Because the just-encoded memory trace is only connected to excited percept nodes and with equal weights, the SiPS agent doesn't bother to run the first step of deliberation as normal, and simply computes the expected proportion of attention that would diffuse to percept nodes from the just-excited trace and initially activates those percept nodes accordingly. Thus, if the focus parameter is zero (the default value) the intitial activation of excited percept nodes will be 1 divided by the number of excited percept nodes.

In [None]:
example_SiPS.ECM.activate()
print("excitations: " + str(percept))
print("activations: " + str(example_SiPS.ECM.percept_activations))

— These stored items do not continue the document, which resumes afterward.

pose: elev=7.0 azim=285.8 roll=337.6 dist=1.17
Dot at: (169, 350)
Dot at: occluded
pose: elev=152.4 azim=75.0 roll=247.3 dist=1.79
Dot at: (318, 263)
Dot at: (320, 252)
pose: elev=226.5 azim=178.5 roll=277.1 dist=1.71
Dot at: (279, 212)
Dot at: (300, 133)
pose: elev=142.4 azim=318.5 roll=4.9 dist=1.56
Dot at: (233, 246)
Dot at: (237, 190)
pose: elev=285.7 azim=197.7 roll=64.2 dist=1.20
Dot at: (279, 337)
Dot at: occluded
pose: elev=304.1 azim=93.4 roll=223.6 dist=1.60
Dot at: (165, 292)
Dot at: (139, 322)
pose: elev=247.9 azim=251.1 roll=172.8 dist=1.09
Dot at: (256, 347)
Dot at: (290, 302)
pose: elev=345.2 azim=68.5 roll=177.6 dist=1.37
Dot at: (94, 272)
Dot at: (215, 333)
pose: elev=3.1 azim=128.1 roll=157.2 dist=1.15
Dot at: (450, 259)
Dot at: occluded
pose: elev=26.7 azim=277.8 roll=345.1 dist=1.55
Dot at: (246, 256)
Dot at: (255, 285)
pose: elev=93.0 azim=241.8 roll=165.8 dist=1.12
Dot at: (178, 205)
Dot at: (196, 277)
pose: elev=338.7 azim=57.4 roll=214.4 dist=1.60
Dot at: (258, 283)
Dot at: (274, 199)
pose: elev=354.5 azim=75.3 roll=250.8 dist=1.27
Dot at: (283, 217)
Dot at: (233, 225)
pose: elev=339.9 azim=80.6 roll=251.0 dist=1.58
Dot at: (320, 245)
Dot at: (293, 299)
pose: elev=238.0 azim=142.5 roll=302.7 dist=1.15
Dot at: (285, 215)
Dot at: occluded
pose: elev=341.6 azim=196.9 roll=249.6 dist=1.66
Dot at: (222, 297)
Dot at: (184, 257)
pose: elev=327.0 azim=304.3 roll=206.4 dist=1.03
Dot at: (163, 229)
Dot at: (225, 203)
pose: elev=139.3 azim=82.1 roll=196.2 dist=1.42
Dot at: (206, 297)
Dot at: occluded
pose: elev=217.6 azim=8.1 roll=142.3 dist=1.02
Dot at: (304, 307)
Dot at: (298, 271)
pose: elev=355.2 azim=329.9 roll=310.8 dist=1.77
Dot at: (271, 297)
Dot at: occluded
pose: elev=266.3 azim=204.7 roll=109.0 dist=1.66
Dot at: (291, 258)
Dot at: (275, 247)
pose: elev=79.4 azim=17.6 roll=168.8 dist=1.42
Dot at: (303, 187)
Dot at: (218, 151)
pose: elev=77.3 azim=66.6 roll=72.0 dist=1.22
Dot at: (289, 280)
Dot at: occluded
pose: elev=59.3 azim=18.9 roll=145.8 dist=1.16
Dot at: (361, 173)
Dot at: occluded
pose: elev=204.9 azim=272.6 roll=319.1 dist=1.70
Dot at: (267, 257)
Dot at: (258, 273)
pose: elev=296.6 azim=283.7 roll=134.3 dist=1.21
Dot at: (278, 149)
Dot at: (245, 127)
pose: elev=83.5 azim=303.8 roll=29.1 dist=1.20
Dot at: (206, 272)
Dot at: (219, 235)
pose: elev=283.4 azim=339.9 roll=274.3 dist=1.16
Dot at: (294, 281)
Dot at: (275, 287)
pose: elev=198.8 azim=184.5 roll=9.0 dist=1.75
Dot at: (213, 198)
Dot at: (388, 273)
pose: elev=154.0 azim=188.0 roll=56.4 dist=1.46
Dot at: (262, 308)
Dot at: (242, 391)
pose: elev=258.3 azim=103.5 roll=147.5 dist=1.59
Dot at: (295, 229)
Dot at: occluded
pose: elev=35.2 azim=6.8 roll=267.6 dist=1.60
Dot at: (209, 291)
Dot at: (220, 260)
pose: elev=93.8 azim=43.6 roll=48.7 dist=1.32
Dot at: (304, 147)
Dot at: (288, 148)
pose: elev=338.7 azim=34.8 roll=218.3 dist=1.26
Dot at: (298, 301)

Adjusting the focus parameter of the agent will shift a proportional amount of this activation to a randomly selected, excited percept node

In [None]:
example_SiPS.ECM.focus = 0.5
example_SiPS.ECM.activate()
print("excitations: " + str(percept))
print("focus = 0.5 activations1: " + str(example_SiPS.ECM.percept_activations))
example_SiPS.ECM.activate()
print("focus = 0.5 activations2: " + str(example_SiPS.ECM.percept_activations))
example_SiPS.ECM.focus = 1
example_SiPS.ECM.activate()
print("focus = 1 activations1: " + str(example_SiPS.ECM.percept_activations))
example_SiPS.ECM.activate()
print("focus = 1 activations2: " + str(example_SiPS.ECM.percept_activations))

#### Continuing Projection

Once the activation state of a SiPS agent has been thus initiated, we can simply propogate the activation state forward across increments of $\tau$ - except we have not yet defined how the activation state moves from percept nodes to memory traces! This definition is very similar to that for the diffusion of activation from memory traces to percept nodes. However, in this case the probability of diffusing along an edge is also influenced by both the expectation state and excitation state of the memory trace to which that edge is connected. Here is how to think of this: the probability that a 'particle' of attention moves from a representation of a sensation or action in the agents repretoire to a particular memory trace is proportional to the each of the following: the associative strength between the given perceptual representation and the memory trace, the agent's prior belief that the memory trace will effectively represent its new world state, and the strength of immediate sensory evidence that the memory trace effectively represents the agent's new world state.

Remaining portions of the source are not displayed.